-- Assigned task --
Check each line of the data for the string "Bond". Report how many have it, and give nothing else.

==================================================

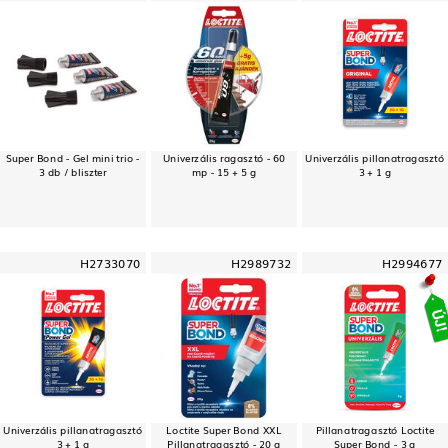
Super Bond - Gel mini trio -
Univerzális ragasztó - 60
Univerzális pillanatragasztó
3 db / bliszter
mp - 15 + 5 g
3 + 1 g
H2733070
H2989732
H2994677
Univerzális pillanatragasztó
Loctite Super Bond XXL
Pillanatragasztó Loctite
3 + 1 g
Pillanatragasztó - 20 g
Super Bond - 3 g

==================================================

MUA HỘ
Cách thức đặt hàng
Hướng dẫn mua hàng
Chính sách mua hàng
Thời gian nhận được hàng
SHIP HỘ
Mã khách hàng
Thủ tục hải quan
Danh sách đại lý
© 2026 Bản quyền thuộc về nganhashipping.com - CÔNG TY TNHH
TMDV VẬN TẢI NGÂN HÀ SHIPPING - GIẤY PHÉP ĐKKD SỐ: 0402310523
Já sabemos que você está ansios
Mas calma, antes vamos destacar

==================================================

-- Answer area --
3